**MATERIAL SHOWN:**
• • • •
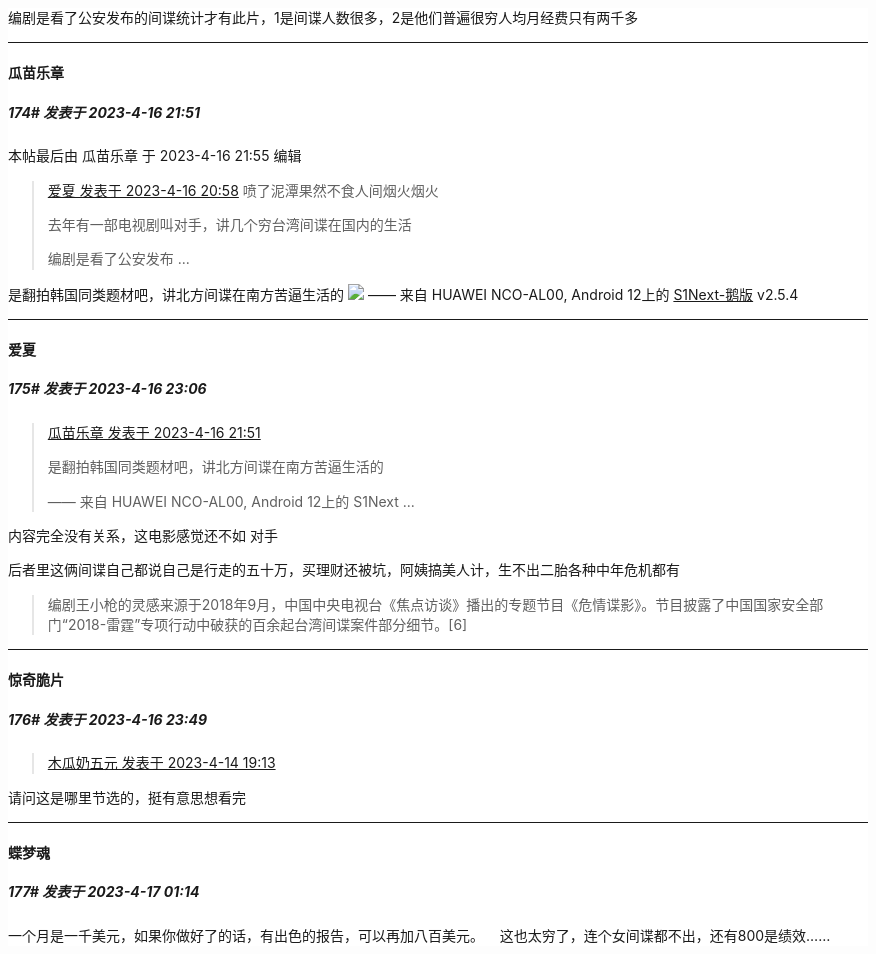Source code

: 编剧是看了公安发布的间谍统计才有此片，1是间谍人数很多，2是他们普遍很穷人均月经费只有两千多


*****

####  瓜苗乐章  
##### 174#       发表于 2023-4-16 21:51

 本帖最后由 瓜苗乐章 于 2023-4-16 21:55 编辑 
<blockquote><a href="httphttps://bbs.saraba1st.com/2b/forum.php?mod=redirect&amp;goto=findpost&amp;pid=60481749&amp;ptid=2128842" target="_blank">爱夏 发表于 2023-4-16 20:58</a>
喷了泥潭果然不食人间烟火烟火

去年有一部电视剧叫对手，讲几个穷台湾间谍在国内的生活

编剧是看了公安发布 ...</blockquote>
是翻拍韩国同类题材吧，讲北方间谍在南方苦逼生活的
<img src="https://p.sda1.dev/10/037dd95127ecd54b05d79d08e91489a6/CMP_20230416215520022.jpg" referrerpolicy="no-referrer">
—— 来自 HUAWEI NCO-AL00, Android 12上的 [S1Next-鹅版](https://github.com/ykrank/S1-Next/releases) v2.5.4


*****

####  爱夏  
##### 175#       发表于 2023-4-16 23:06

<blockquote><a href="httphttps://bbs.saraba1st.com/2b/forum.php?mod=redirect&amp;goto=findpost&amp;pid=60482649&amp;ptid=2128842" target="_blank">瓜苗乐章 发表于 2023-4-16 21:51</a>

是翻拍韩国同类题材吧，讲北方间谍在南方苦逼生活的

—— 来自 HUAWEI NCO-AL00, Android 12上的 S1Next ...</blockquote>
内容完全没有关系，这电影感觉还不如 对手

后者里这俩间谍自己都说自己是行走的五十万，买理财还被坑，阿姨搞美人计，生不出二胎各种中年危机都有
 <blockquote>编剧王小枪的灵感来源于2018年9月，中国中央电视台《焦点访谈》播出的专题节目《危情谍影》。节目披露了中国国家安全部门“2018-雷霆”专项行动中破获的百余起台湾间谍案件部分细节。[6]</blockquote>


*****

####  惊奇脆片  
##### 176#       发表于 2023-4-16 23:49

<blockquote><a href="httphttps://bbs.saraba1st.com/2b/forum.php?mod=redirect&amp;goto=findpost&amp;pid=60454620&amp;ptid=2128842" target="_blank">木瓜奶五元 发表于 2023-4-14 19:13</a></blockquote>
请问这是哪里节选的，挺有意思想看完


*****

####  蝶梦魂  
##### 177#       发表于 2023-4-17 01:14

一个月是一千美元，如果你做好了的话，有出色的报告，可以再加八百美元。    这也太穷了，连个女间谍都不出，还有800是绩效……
• • • •
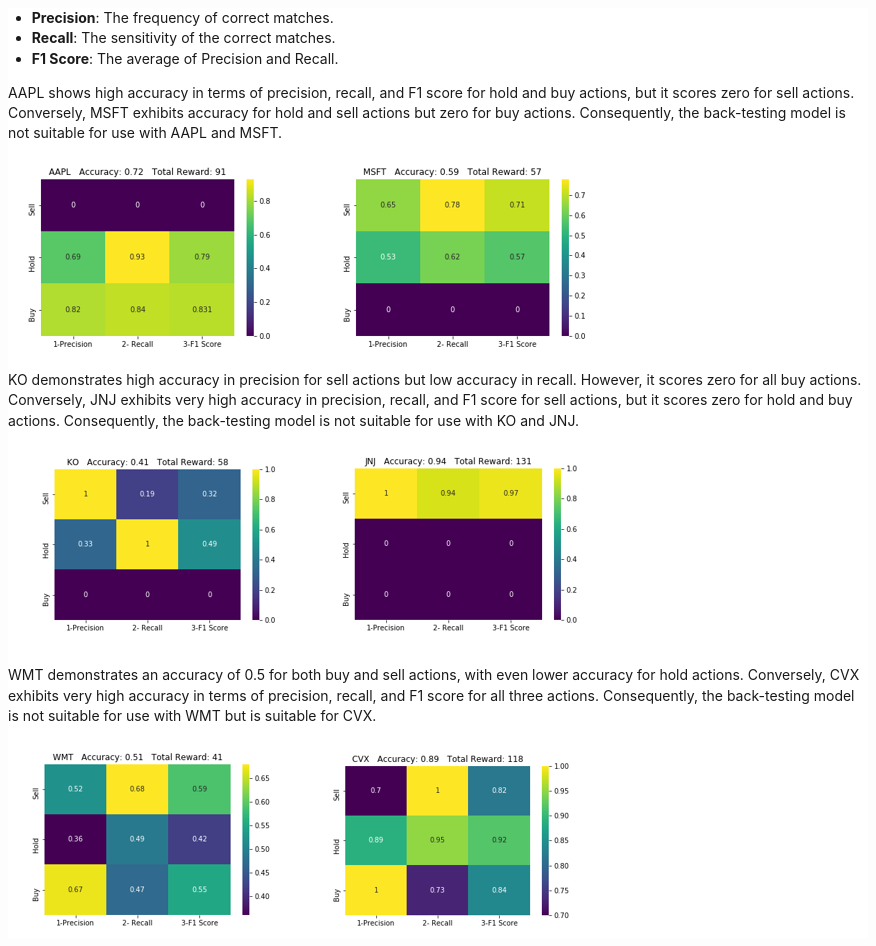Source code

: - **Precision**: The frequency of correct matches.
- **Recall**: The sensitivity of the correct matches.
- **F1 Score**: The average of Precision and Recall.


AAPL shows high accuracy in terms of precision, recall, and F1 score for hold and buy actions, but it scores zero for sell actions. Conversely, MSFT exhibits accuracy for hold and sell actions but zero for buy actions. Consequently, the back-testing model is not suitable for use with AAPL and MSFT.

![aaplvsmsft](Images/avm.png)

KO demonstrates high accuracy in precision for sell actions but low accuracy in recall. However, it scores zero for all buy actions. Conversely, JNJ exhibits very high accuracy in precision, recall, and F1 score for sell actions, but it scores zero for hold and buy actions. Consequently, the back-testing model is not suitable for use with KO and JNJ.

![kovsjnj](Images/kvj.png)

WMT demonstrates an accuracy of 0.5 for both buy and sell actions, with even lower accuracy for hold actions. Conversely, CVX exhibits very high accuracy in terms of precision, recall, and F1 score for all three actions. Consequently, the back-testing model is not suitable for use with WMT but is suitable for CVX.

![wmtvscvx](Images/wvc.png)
• • • •
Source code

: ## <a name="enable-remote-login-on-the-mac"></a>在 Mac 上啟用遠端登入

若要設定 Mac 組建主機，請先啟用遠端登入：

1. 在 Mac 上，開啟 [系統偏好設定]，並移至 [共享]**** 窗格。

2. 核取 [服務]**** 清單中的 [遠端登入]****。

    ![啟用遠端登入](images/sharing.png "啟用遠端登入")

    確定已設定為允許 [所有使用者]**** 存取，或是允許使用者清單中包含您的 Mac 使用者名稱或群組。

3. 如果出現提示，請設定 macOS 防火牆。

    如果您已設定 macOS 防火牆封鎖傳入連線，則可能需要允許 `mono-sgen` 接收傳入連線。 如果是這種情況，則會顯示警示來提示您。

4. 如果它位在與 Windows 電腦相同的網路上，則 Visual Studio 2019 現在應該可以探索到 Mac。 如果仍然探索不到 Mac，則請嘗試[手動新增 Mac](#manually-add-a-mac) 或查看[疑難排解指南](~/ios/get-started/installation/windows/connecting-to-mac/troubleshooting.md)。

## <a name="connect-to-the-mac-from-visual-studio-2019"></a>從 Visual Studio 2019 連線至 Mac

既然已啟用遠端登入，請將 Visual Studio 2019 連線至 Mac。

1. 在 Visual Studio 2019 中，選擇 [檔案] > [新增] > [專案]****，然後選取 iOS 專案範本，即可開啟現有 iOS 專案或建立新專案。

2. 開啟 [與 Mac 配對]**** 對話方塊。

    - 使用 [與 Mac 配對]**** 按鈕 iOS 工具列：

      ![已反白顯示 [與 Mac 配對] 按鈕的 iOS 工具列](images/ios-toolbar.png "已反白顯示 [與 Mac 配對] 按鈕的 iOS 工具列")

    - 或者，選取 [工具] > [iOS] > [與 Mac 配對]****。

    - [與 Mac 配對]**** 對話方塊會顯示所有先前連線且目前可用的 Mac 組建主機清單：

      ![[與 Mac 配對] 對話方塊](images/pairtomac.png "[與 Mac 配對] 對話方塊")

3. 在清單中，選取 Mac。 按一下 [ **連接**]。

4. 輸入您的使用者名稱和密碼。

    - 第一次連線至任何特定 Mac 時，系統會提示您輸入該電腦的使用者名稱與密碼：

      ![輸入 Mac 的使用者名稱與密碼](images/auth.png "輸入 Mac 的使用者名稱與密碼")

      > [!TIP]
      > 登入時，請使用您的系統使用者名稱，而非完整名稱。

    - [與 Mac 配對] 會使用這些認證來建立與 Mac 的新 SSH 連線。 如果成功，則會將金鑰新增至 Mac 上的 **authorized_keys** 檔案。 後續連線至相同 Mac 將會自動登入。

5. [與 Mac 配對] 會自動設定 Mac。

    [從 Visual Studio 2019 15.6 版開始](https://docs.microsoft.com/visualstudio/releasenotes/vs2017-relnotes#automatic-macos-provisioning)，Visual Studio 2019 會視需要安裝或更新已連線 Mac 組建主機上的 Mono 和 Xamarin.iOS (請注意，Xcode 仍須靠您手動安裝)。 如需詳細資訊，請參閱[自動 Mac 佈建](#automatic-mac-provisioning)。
• • • •
**TASK OBJECTIVE:** Retype the portion of the data above that starts on the line with "2. 開啟 [與 Mac 配對]**** 對話方塊。" and finishes on the line with "5. [與 Mac 配對] 會自動設定 Mac。", including both of those lines.

**RESPONSE TO THIS EXERCISE:**
2. 開啟 [與 Mac 配對]**** 對話方塊。

    - 使用 [與 Mac 配對]**** 按鈕 iOS 工具列：

      ![已反白顯示 [與 Mac 配對] 按鈕的 iOS 工具列](images/ios-toolbar.png "已反白顯示 [與 Mac 配對] 按鈕的 iOS 工具列")

    - 或者，選取 [工具] > [iOS] > [與 Mac 配對]****。

    - [與 Mac 配對]**** 對話方塊會顯示所有先前連線且目前可用的 Mac 組建主機清單：

      ![[與 Mac 配對] 對話方塊](images/pairtomac.png "[與 Mac 配對] 對話方塊")

3. 在清單中，選取 Mac。 按一下 [ **連接**]。

4. 輸入您的使用者名稱和密碼。

    - 第一次連線至任何特定 Mac 時，系統會提示您輸入該電腦的使用者名稱與密碼：

      ![輸入 Mac 的使用者名稱與密碼](images/auth.png "輸入 Mac 的使用者名稱與密碼")

      > [!TIP]
      > 登入時，請使用您的系統使用者名稱，而非完整名稱。

    - [與 Mac 配對] 會使用這些認證來建立與 Mac 的新 SSH 連線。 如果成功，則會將金鑰新增至 Mac 上的 **authorized_keys** 檔案。 後續連線至相同 Mac 將會自動登入。

5. [與 Mac 配對] 會自動設定 Mac。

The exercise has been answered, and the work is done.